The problem with endeavoring to be an inclusive community is that there may be some who want to be a part of it who are exclusive. I found this to be one of my greatest challenges as a pastor. I continue to find this a challenge on this blog, nakedpastor.
My take on the ministry of Jesus as told in the gospels is that his greatest adversaries were precisely the exclusivists. The exclusivists were those who had a very exact and exacting understanding of the law that protected the intelligentsia and prohibited the rest. I don’t believe they necessarily intentionally or even consciously made it difficult for the rest. They just enjoyed the luxury of observing their interpretation of the law while it was near impossible for the rest for various reasons.
We see the same dynamic in Christianity today. Not many would dare declare that they are exclusivists. They would point to the Bible and say that’s just what it says. When in fact it is their interpretation of the Bible that says it. Unintentionally and unconsciously they exclude many who cannot or will not subscribe to their particular interpretation. When an exclusivist, who may enjoy the fellowship of an inclusive community, emphatically declares exclusivist values that has the effect of delineating a fellowship into these who know and obey and those who don’t, and this is mentioned to the exclusivists by the inclusivists, and the inclusivists ask the exclusivists to relax their divisive declarations for the sake of unity, the exclusivists often accuse their accusers of being exclusivists themselves by excluding them.

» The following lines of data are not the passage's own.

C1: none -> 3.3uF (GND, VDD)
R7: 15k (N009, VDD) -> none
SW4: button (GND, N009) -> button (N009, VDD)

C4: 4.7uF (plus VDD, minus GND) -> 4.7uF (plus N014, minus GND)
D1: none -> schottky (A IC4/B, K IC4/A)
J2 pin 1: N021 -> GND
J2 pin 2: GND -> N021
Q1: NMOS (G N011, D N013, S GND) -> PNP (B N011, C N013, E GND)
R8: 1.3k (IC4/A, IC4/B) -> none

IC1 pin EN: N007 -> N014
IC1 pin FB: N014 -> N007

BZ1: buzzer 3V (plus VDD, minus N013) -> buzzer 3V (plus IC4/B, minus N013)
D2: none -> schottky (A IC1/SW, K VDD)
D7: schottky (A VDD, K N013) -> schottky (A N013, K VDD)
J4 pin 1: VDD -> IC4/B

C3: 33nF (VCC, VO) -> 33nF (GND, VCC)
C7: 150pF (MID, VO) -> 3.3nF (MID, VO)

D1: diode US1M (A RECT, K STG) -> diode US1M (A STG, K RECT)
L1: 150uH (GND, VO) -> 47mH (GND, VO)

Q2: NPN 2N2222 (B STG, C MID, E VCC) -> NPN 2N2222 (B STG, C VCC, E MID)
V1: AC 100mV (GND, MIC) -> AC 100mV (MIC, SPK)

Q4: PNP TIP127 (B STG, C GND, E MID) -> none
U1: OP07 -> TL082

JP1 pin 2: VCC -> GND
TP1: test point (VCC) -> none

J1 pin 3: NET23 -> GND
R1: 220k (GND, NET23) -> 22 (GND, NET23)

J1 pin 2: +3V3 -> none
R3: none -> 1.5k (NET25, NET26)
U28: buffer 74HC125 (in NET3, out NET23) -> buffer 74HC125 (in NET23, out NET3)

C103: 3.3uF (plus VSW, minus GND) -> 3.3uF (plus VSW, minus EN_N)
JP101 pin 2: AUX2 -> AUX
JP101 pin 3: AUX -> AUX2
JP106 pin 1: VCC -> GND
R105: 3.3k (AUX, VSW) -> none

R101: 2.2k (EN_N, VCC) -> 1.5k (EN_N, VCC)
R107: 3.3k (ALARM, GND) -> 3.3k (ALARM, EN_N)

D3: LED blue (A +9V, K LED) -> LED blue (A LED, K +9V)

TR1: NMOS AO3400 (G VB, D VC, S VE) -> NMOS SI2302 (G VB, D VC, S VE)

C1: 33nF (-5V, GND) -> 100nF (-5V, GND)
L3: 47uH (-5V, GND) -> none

This is indeed a conundrum. The exclusivists believe that the Bible says it and if you don’t believe it or do it then that’s your problem. Their concern is for the integrity of biblical truth as well as the purity of a believing community. The inclusivists say the same thing, for their concern is also the integrity of biblical truth as well as unity.
Let’s take an example: Let’s say Judy genuinely enjoys being a part of a congregation that has gays in its membership. Most of the gay people have partners. Judy is verbal about her belief that homosexuality is a sin and that those who live a homosexual lifestyle are going to hell. She also says she loves them and wants to be in fellowship with them so that they might eventually be swayed by her prayerful patience for them. Some of the gay couples excuse her belief as narrow and love her enough to tolerate her occasional expressions. But some are very disturbed by her beliefs and its expression and are thinking of leaving. Neither the gay people or she will change their minds.
What’s to be done? Should she be asked to leave? This would break her heart. Should they be asked to stay and endure her position? This would break theirs.